Drivatars only appear to have two actual settings: on anything below average, they might as well not exist. You’ll wave to them as you smoke past everybody at the starting line and never see them again for the rest of the race, basically turning the whole game into a time-trial. Anything above average and they all become godlike beings, able to move their vehicles at speeds which would be impossible for any mortal to catch up. But how are you supposed to win a race? I’ve come up with basically one strategy for success: Aggressively throw yourself face-first into the pack as they go around a corner. Cut them off. Slam them into walls. Treat them like safety railings. Rubbin’s Racin.

But what about the straightaways, you say? How am I supposed to catch up with a vehicle that is seemingly unmoored from the physics simulation of the game, able to corner perfectly, able to completely disregard off-road conditions no matter the vehicle or tire style, able to plow through trees and take no slow-down whatsoever? The answer is that you aren’t really playing a racing game, you’re playing… something else. At anything above “average” it seems like the game implemented inverse rubber-banding. As stated, rubber-banding is a catch-up mechanism for drivers who are doing poorly. Here, it seems like when you do a good job cornering, or a good job drafting behind a car, or basically anything else that gives you a score boost, the game artificially slows down the cars ahead of you so you can pass them. Please understand they do not appear to brake and this isn’t a reaction to like “you took an aggressive line and so you’re going to get to a point faster”. It’s disconnected, like you had a good corner, we’re going to slow down the dude ahead of you 2% for the next 20 seconds.

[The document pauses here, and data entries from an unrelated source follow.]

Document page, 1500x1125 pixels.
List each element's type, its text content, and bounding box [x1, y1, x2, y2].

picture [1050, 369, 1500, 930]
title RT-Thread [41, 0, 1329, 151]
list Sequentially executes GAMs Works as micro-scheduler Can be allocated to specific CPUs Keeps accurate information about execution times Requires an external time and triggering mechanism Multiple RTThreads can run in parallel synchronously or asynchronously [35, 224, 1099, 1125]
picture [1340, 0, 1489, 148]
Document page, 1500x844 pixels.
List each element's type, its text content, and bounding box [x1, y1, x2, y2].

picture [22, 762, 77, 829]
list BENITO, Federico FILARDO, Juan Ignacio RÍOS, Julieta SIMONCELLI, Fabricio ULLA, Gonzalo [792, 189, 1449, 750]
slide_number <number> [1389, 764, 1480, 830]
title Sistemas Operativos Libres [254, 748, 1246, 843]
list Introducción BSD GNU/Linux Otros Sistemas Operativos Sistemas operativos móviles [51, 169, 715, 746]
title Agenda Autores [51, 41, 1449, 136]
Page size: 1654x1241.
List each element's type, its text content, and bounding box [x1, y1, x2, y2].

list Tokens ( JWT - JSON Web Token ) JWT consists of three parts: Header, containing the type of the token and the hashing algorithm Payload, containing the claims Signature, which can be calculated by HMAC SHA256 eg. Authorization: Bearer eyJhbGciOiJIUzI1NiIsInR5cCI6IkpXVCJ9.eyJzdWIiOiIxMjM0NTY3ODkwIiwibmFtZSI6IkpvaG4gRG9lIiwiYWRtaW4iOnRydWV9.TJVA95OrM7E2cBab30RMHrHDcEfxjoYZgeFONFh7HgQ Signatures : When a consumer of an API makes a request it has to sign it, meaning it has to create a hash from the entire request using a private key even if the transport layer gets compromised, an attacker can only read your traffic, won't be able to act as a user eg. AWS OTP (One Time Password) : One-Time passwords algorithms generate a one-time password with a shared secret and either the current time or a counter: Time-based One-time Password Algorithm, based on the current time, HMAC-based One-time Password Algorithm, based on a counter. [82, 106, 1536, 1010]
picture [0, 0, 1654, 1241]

This whole system felt terrible after I realized what was happening. Near the end of the game, if I wasn’t already in the top-3 by like 45% through a race I’d just restart, because with that much track left there’s not much hope of recovering. I could sorta understand that this might be something you’d add to higher difficulty settings – where I expect the CPU to start cheating – it’s crazy to me that it’s there on Average.

But that’s fine, because this isn’t “just” a racing game, it’s an open world self-directed screw-around game. By that measure the game is fantastic. The sandbox is great, the setting is beautifully presented, the variety of cars is absurd, they’ve just built a fun world to tool around in. You’re never more than a couple meters from some kind of something popping up and giving you a notification that you found a new road, or found a bonus board, or found a mascot to plow into, or found a new map-activity, or found a new race, or found a sick new 2004 Honda Civic Type-R on the side of the road.

So should you get this? Ehhhhh. I hadn’t played a big open-world collectathon in awhile, so I was in the mood. If you’re burned out, it’s absolutely skippable. But if you’re up for one of those, or are remotely weeb-inclined or a Car Weirdo (Affectionate), there are worse ways you could spend your time.